# REQUIRED ACTION
Please continue the page about the Semantic Web rules panel, starting right after its last sentence.

# EXCERPT TO READ
◇ ◇ ◇ ◇

Agenda & Proceedings

Panel Discussion: "Rules in Semantic Web Applications"

  • This is part 2 of a two-part sequel on Rules and the Semantic Web. Dr. Chris Welty (IBM) started the sequel off with a premier presentation on the "Rules Interchange Format (RIF)" providing an overview on the work of the W3C RIF Working group and, in particular, on the RIF-BLD "Basic Logic Dialect" (ref. ConferenceCall_2008_06_12). In this session, our panelists will brief us, respectively, on RIF in relation to RDF & OWL; SWRL and its application; and, an example of ontologies and rules in a reasoning application using logic programming.
  • Session Format: this is a virtual session conducted over an augmented conference call. We will start off with briefing from the expert panel, and then open up to all participants for Q&A and discussions.
  • Agenda:
    • 1. Opening by the Session Chairs - Leo Obrst
    • 2. we'll go around with a self-introduction of participants (15~20 minutes) - All - we'll skip this if we have more than 25 participants (in which case, it will be best if members try to update their namesake pages on this wiki prior to the call so that everyone can get to know who's who more easily.)
    • 3. Panelists' Briefings (20 min. each) - JosDeBruijn, MartinOConnor & Leo Obrst
    • 5. Q & A and Open discussion by all participants (45~60 minutes) - All, via the conference call and the IM chat session.
    • 6. Summary / Conclusion / Follow-up-actions by the Session Chairs - Leo Obrst

Topic: "Rules in Semantic Web Applications"

The Panel

LeoObrst_20080626.png . . . MartinOConnor_20080626.png . . . JosDeBruijn_20080626.png

[Dr. Leo Obrst] [Mr. Martin O'Connor] [Dr. Jos de Bruijn]

Abstracts

  • RIF: A Standard Rules Language for the Semantic Web - JosDeBruijn
The Rule Interchange Format (RIF) working group is about to publish the last

call working draft of RIF BLD (Basic logic Dialect) [1], which is a Horn logic-based language for exchanging rules over the Web. In the Semantic Web context, it has been recognized that it must be possible to combine RIF rules with RDF data and RDFS and OWL ontologies, which led to the RIF RDF and OWL Compatibility specification [2]. RIF documents (i.e., rulesets) may import RDF graphs and OWL ontologies. The semantics of these imports is defined through combination of the RIF and RDF/OWL model theories. We give an overview of the design of RIF RDF and OWL compatibility, highlighting the decisions that led to the design, paying special attention to the way we dealt with the divide between the RDF and OWL DL semantics.

We then show how reasoning with combinations of RIF rules and RDF and a

subset of OWL DL can be reduced to rule reasoning.

◇ ◇ ◇ ◇

# DATA SUPPLIED
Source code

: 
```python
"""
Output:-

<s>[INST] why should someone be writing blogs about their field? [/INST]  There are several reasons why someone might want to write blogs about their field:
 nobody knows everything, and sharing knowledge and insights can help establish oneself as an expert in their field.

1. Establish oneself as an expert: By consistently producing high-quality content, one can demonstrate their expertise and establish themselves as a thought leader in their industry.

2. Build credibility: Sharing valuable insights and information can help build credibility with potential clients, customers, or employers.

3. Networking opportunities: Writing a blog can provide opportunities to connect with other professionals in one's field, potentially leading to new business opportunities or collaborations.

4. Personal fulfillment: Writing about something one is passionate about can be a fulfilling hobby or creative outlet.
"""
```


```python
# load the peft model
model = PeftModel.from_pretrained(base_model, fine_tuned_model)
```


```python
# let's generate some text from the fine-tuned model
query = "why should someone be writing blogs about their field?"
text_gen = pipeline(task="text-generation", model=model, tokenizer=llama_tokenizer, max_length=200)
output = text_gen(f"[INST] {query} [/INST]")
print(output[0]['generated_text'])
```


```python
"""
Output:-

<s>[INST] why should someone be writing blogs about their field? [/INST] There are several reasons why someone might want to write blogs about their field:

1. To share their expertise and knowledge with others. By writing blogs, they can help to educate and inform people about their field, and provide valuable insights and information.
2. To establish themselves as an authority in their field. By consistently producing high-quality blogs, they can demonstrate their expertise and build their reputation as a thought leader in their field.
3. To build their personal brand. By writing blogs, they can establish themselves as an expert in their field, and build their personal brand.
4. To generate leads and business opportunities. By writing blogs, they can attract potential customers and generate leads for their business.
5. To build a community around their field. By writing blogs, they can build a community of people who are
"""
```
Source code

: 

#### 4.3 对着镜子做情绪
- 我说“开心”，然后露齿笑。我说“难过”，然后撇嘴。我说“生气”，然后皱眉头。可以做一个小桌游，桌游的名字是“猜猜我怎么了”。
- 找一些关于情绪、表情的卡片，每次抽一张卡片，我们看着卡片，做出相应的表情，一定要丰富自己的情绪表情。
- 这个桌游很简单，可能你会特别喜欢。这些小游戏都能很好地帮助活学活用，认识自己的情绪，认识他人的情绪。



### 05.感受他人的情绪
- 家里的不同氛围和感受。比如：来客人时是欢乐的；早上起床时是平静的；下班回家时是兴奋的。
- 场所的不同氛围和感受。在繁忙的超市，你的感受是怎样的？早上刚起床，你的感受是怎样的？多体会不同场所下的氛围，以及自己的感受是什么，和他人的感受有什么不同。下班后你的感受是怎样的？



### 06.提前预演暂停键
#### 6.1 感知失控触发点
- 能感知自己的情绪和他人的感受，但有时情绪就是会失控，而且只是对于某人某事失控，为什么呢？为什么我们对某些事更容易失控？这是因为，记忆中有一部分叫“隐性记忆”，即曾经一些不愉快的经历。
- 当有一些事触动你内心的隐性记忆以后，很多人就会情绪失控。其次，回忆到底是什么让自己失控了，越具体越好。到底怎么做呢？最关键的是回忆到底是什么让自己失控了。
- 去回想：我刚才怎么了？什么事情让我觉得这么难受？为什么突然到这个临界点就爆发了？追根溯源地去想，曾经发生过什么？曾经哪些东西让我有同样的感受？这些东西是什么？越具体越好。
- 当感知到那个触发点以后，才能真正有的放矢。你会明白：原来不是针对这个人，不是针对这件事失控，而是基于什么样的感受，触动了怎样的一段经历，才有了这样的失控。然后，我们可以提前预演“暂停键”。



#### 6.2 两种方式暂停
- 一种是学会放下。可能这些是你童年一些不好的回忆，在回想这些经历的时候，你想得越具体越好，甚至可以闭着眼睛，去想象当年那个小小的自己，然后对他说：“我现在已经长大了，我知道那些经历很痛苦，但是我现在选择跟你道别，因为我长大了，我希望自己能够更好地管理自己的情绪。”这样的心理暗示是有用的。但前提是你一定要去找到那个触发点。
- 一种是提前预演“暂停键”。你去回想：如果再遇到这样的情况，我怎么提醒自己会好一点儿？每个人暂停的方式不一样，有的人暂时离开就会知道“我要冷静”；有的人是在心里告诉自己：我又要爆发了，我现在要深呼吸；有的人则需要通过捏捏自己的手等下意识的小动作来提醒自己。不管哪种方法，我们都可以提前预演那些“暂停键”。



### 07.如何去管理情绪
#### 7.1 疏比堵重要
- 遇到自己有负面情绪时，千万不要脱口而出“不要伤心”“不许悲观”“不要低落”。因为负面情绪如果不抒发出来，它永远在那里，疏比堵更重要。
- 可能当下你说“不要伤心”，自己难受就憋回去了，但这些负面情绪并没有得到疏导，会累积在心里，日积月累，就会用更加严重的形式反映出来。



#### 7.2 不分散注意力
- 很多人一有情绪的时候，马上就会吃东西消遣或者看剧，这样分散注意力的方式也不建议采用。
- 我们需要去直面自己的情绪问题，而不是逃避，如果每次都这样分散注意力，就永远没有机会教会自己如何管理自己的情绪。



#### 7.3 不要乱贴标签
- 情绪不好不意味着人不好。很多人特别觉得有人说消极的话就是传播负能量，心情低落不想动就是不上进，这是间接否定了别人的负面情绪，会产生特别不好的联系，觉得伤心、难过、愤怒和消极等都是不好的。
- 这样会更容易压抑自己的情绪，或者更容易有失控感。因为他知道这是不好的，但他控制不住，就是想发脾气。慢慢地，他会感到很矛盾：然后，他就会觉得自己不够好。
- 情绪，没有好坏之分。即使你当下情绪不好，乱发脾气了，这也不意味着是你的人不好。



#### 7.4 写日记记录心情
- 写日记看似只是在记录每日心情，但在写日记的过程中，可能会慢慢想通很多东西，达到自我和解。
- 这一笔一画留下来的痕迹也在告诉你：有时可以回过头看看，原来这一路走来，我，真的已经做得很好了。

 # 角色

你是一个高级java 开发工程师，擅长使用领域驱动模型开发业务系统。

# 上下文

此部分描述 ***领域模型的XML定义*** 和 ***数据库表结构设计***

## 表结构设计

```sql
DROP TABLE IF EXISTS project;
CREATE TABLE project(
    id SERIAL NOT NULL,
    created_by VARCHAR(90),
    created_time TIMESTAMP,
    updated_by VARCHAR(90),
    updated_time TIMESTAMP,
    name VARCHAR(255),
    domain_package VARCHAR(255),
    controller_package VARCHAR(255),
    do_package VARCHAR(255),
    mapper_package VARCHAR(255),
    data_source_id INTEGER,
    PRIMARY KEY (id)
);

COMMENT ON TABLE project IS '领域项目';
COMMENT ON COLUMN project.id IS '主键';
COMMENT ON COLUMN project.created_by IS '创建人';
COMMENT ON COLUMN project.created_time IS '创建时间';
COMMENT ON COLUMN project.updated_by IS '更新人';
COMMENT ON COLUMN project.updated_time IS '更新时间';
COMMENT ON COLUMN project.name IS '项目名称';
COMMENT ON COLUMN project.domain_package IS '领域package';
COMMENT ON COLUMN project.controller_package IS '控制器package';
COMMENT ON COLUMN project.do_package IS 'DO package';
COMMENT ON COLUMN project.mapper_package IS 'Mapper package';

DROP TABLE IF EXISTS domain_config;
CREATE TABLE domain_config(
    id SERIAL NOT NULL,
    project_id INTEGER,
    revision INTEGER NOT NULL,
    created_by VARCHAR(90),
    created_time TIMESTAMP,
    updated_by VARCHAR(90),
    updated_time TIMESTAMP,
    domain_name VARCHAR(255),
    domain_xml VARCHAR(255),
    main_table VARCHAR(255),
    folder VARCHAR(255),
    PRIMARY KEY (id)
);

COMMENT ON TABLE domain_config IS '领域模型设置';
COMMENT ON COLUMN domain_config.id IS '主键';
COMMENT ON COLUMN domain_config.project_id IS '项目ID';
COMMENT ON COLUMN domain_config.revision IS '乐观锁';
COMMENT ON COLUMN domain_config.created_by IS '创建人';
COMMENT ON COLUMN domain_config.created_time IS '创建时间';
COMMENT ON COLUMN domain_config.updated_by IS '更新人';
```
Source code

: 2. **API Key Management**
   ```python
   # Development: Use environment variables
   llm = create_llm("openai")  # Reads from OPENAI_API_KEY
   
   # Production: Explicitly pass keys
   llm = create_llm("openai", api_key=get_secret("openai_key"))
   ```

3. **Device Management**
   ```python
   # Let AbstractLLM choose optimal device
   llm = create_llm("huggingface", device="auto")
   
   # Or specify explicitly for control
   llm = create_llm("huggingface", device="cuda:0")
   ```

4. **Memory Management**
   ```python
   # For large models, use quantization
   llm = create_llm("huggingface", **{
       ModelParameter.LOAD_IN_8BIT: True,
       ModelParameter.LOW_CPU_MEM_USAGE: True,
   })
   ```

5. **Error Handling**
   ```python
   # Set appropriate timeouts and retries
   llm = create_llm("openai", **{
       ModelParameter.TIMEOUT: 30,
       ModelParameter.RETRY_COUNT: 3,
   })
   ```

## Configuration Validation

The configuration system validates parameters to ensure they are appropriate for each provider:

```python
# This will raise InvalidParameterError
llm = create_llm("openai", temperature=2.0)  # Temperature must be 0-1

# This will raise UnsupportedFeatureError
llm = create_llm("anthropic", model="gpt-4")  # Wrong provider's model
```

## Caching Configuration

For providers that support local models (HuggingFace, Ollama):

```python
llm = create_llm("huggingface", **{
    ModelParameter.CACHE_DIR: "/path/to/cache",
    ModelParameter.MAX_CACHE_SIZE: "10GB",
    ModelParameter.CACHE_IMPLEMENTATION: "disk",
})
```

◇ ◇ ◇ ◇

# RESULT FOR THIS EXERCISE
[1] http://www.w3.org/TR/rif-bld/

[2] http://www.w3.org/TR/rif-rdf-owl/

Jos de Bruijn received his PhD degree in Computer Science from the University of Innsbruck, Austria, in 2008 and his M.Sc. degree in Technical Informatics from the Delft, University of Technology, The Netherlands, in 2003.
Since 2007 he is employed as assistant-professor at the Faculty of Computer Science, at the Free University of Bolzano, Italy. His research interests include Semantic Web (Services) languages, Logical languages, Logic Programming and Non-Monotonic Reasoning. He is (co-)author of 30+ peer-reviewed publications, including several books and journal publications.
He has taught courses about the Semantic Web in the Master curricula of the University of Innsbruck and the Free University of Bolzano, Italy.
Jos has been actively involved in the European projects COG, ASG, SEKT, DIP, and Knowledge Web. He is a member of the ESSI WSML working group and of the W3C RIF working group.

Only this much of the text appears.